Jones studied illustration at Camberwell College of Arts, a course she found to be full of variety and encouraged her to experiment: “I never knew how broad illustration could be before I went to uni, I feel like Camberwell really challenges what illustration is and what it can communicate.”
Her joyful cartoon style began to emerge towards the end of her second year while working on a project about Gen Z, for which she made a zine about social media.
“I distort my images a lot to create wonky lines and narratives, or to add emphasis on objects. I also try to stick with the same colour palettes. My work is playful, I’m not a serious person so I try to retain that atmosphere. I try to make it comical, while maintaining a relatable and noticeable style.” At the moment she’s keeping her colour palettes simple while she learns to screenprint from home. “I just really want to push my style to be the best it can be.”
The most useful advice she’s been given is to try to worry less. “Throughout college and uni I’ve been told I worry too much and it’s only really third year where I’ve been the most relaxed and not cared what people think,” she explains. “It’s hard to overcome but once you get over that bridge, creating work and sharing it is a lot easier.”
Another key learning has been to strip back her creations. “A tutor said this to me in second year and since then I’ve always taken that into consideration. Every time I create illustrations now I’m thinking ‘is this too much?’ and making sure it’s easily readable.”
Throughout the pandemic, Jones initially felt it was difficult to find motivation – something that can be a challenge at the best of times. “When you’re in a house full of students and [have] nowhere else to go it can be hard to switch off and make other things a priority because of distractions,” she says.

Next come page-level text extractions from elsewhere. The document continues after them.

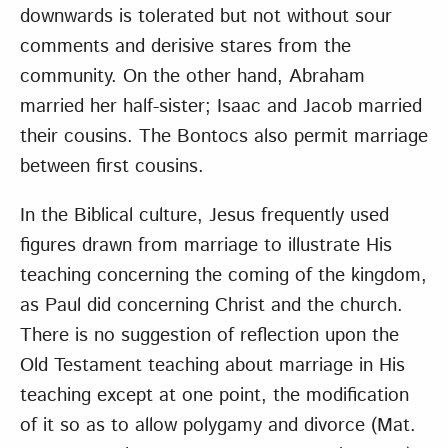
downwards is tolerated but not without sour
comments and derisive stares from the
community. On the other hand, Abraham
married her half-sister; Isaac and Jacob married
their cousins. The Bontocs also permit marriage
between first cousins.
In the Biblical culture, Jesus frequently used
figures drawn from marriage to illustrate His
teaching concerning the coming of the kingdom,
as Paul did concerning Christ and the church.
There is no suggestion of reflection upon the
Old Testament teaching about marriage in His
teaching except at one point, the modification
of it so as to allow polygamy and divorce (Mat.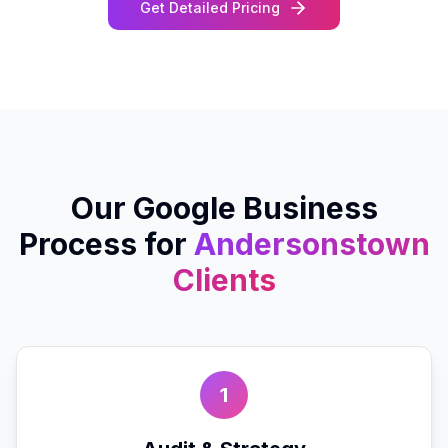
Get Detailed Pricing
Our
Google Business
Process for
Andersonstown
Clients
1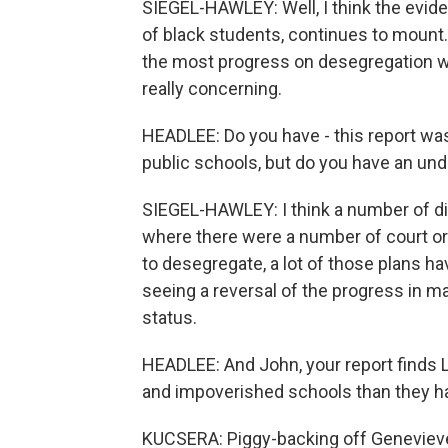
SIEGEL-HAWLEY: Well, I think the evide
of black students, continues to mount.
the most progress on desegregation wa
really concerning.
HEADLEE: Do you have - this report was 
public schools, but do you have an un
SIEGEL-HAWLEY: I think a number of dif
where there were a number of court ord
to desegregate, a lot of those plans ha
seeing a reversal of the progress in ma
status.
HEADLEE: And John, your report finds 
and impoverished schools than they h
KUCSERA: Piggy-backing off Genevieve,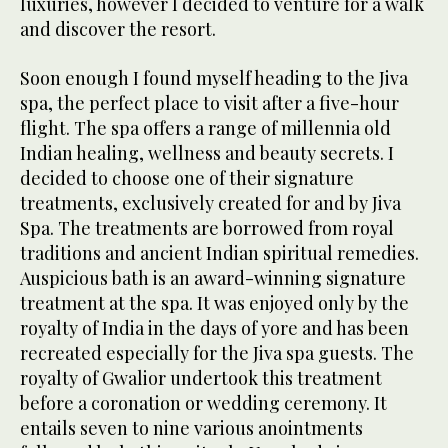
luxuries, however I decided to venture for a walk
and discover the resort.
Soon enough I found myself heading to the Jiva
spa, the perfect place to visit after a five-hour
flight. The spa offers a range of millennia old
Indian healing, wellness and beauty secrets. I
decided to choose one of their signature
treatments, exclusively created for and by Jiva
Spa. The treatments are borrowed from royal
traditions and ancient Indian spiritual remedies.
Auspicious bath is an award-winning signature
treatment at the spa. It was enjoyed only by the
royalty of India in the days of yore and has been
recreated especially for the Jiva spa guests. The
royalty of Gwalior undertook this treatment
before a coronation or wedding ceremony. It
entails seven to nine various anointments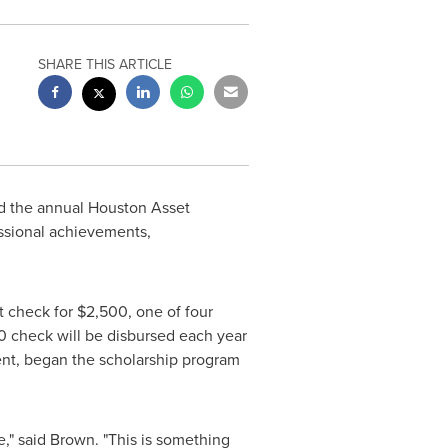
SHARE THIS ARTICLE
d the annual Houston Asset
ssional achievements,
t check for
$2,500
, one of four
0
check will be disbursed each year
nt, began the scholarship program
e," said Brown. "This is something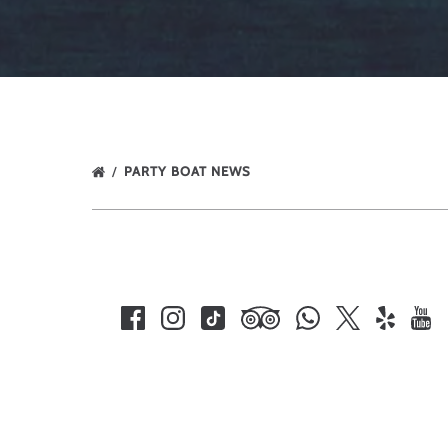
PARTY BOAT NEWS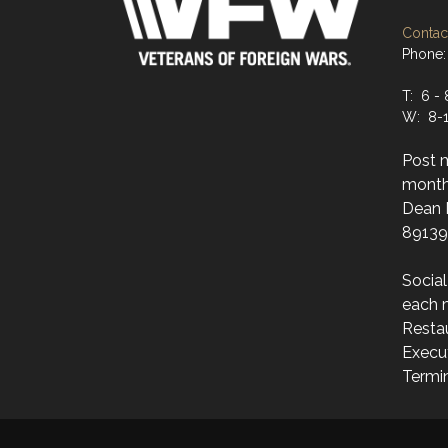
Contact
Phone:
T: 6 - 
W: 8-1
Post 
month
Dean M
89139
Socia
each 
Resta
Execut
Termi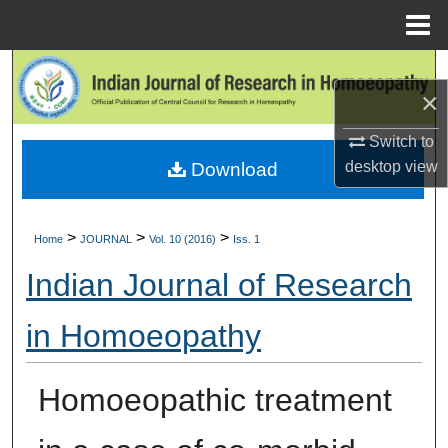
Menu
Home
Search
×
Browse Collections
Switch to
desktop
view
Download
My Account
About
>
>
>
Home
JOURNAL
Vol. 10 (2016)
Iss. 1
Digital Commons Network™
Indian Journal of Research
in Homoeopathy
Homoeopathic treatment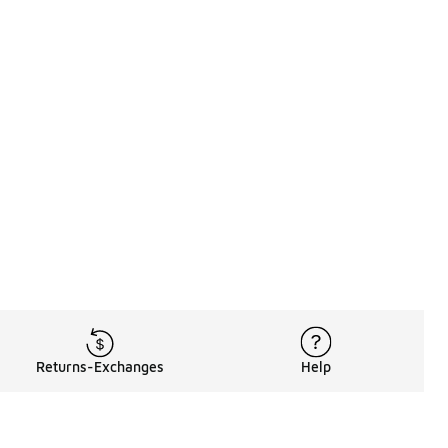
Returns-Exchanges
Help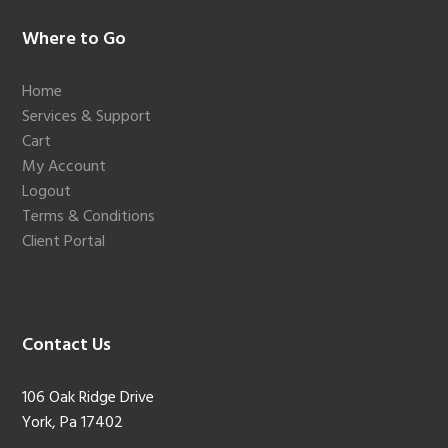
Footer
Where to Go
Home
Services & Support
Cart
My Account
Logout
Terms & Conditions
Client Portal
Contact Us
106 Oak Ridge Drive
York, Pa 17402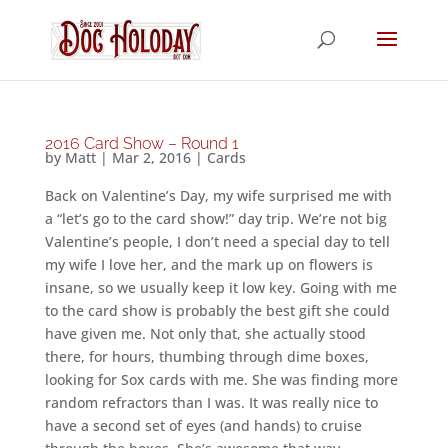
2016 Card Show – Round 1
by
Matt
|
Mar 2, 2016
|
Cards
Back on Valentine’s Day, my wife surprised me with
a “let’s go to the card show!” day trip. We’re not big
Valentine’s people, I don’t need a special day to tell
my wife I love her, and the mark up on flowers is
insane, so we usually keep it low key. Going with me
to the card show is probably the best gift she could
have given me. Not only that, she actually stood
there, for hours, thumbing through dime boxes,
looking for Sox cards with me. She was finding more
random refractors than I was. It was really nice to
have a second set of eyes (and hands) to cruise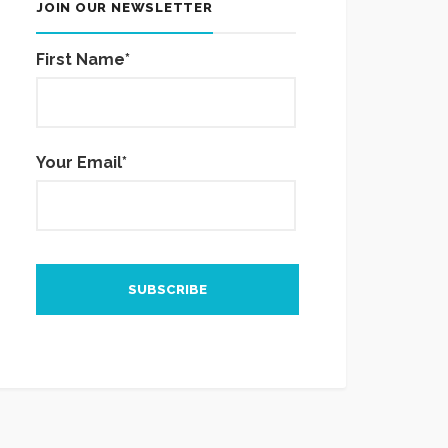
JOIN OUR NEWSLETTER
First Name*
Your Email*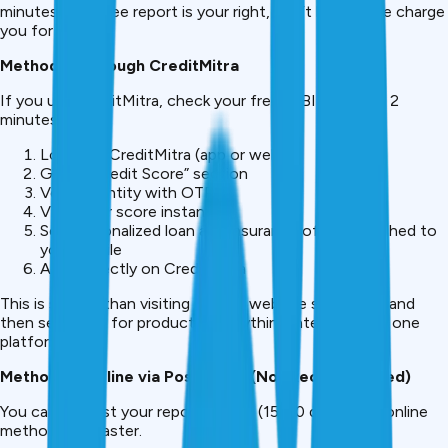
minutes. This free report is your right, don’t let anyone charge
you for it.
Method 2: Through CreditMitra
If you use CreditMitra, check your free CIBIL score in 2
minutes:
Log in to CreditMitra (app or web)
Go to “Credit Score” section
Verify identity with OTP
View your score instantly
See personalized loan and insurance offers matched to
your profile
Apply directly on CreditMitra
This is simpler than visiting CIBIL’s website separately and
then searching for products, everything integrates on one
platform.
Method 3: Offline via Postal Mail (Not Recommended)
You can request your report by mail (15-20 days), but online
methods are faster.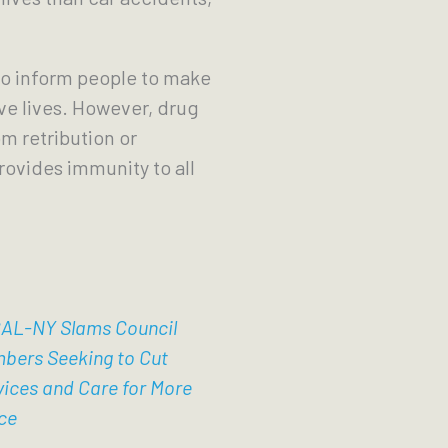
to inform people to make
ve lives. However, drug
m retribution or
provides immunity to all
AL-NY Slams Council
bers Seeking to Cut
vices and Care for More
ce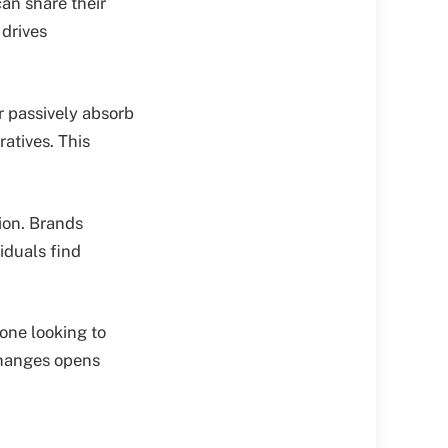
can share their
 drives
 passively absorb
ratives. This
ion. Brands
iduals find
one looking to
changes opens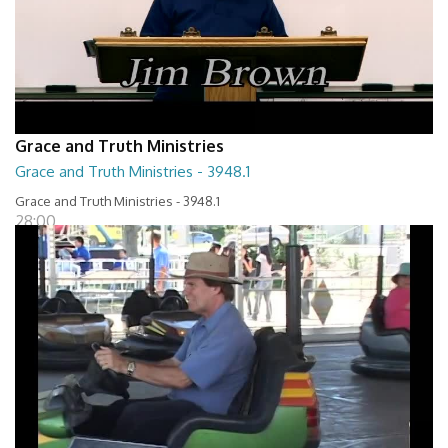
Grace and Truth Ministries
Grace and Truth Ministries - 3948.1
Grace and Truth Ministries - 3948.1
28:00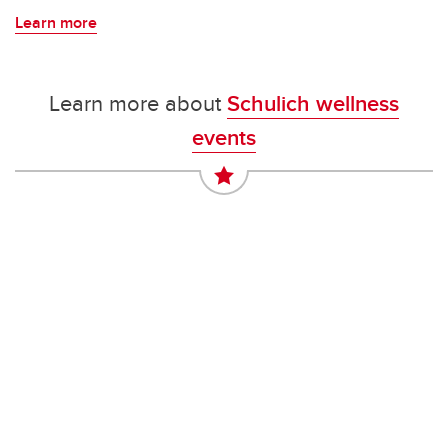
Learn more
Learn more about
Schulich wellness
events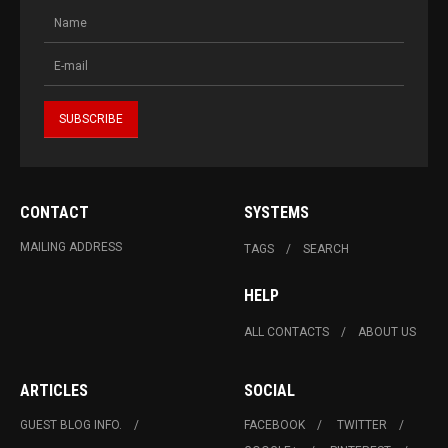
CONTACT
SYSTEMS
MAILING ADDRESS
TAGS
SEARCH
HELP
ALL CONTACTS
ABOUT US
ARTICLES
SOCIAL
GUEST BLOG INFO.
FACEBOOK
TWITTER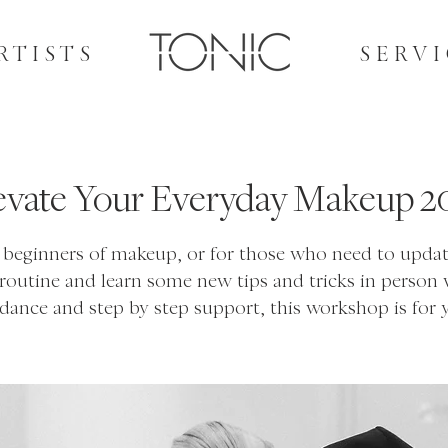
RTISTS
SERVI
evate Your Everyday Makeup 2
l beginners of makeup, or for those who need to updat
 routine and learn some new tips and tricks in person 
dance and step by step support, this workshop is for 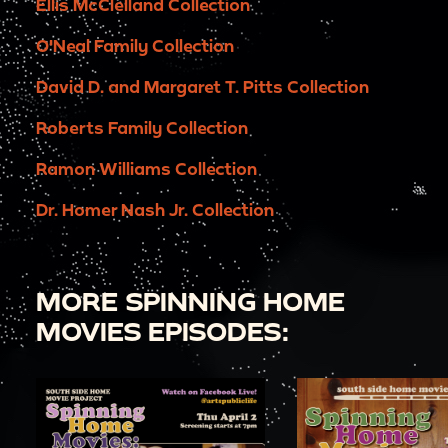
Ellis McClelland Collection
O'Neal Family Collection
David D. and Margaret T. Pitts Collection
Roberts Family Collection
Ramon Williams Collection
Dr. Homer Nash Jr. Collection
MORE SPINNING HOME
MOVIES EPISODES: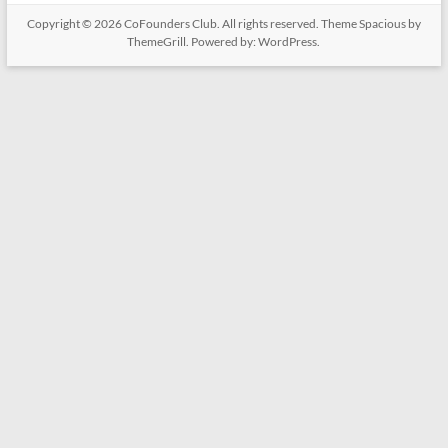
Copyright © 2026
CoFounders Club
. All rights reserved. Theme
Spacious
by
ThemeGrill. Powered by:
WordPress
.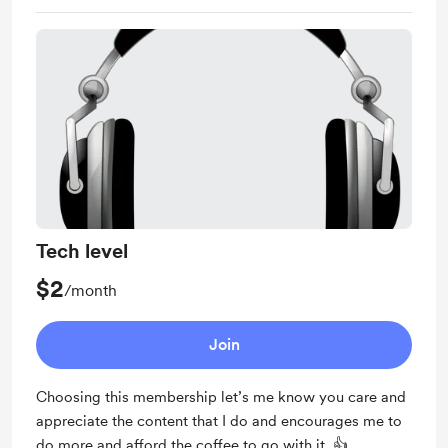
Tech level
$2
/month
Join
Choosing this membership let’s me know you care and
appreciate the content that I do and encourages me to
do more and afford the coffee to go with it. 👍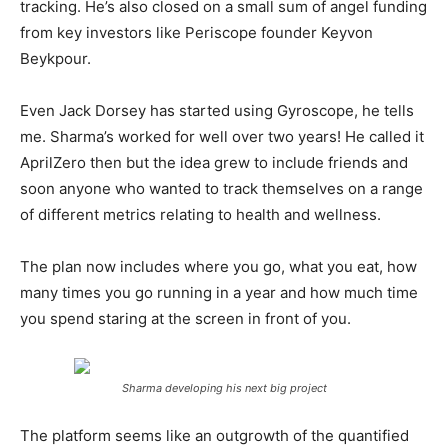
tracking. He’s also closed on a small sum of angel funding
from key investors like Periscope founder Keyvon
Beykpour.
Even Jack Dorsey has started using Gyroscope, he tells
me. Sharma’s worked for well over two years! He called it
AprilZero then but the idea grew to include friends and
soon anyone who wanted to track themselves on a range
of different metrics relating to health and wellness.
The plan now includes where you go, what you eat, how
many times you go running in a year and how much time
you spend staring at the screen in front of you.
Sharma developing his next big project
The platform seems like an outgrowth of the quantified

“There was a point in third year when I was writing my dissertation and I just thought that I wasn’t going to do it because I couldn’t, but I did,” Jones remembers. The routine of going to work at a supermarket helped her keep up with her studies, and she ultimately feels the challenges of her university experiences have made her a more capable and resilient creative.
Now that she’s finished her course, her sights are set on getting her work out there and maintaining her creativity. “I’m really trying to do work every day even if it’s just a little drawing, but I’m finding it quite difficult at the moment. I’m learning to expose my own screens at home so over summer I can play around with printmaking which links into my other work,” she says. “I also don’t expect to get an amazing job straightaway, but I would love to be a technician at a college or uni. So I am learning new processes and keeping my eye out for them.”
She’s staying in London for the foreseeable future with the aim of taking part in art shows and building out her links with other creatives. Looking ahead, she’s eager to see her work across different formats, whether on packaging, fashion designs or outdoors. “I’d absolutely love to do a mural! I’ve had a lot of people say to me that they could see my work on a wall. I think it would look great in a play area too,” she says.
“I’m starting to do T-shirts which I’m hoping to sell, and I’d love to do surface pattern designs. I’ve created some cushion prints already and they have been successful,” she adds. “I just want to try everything.”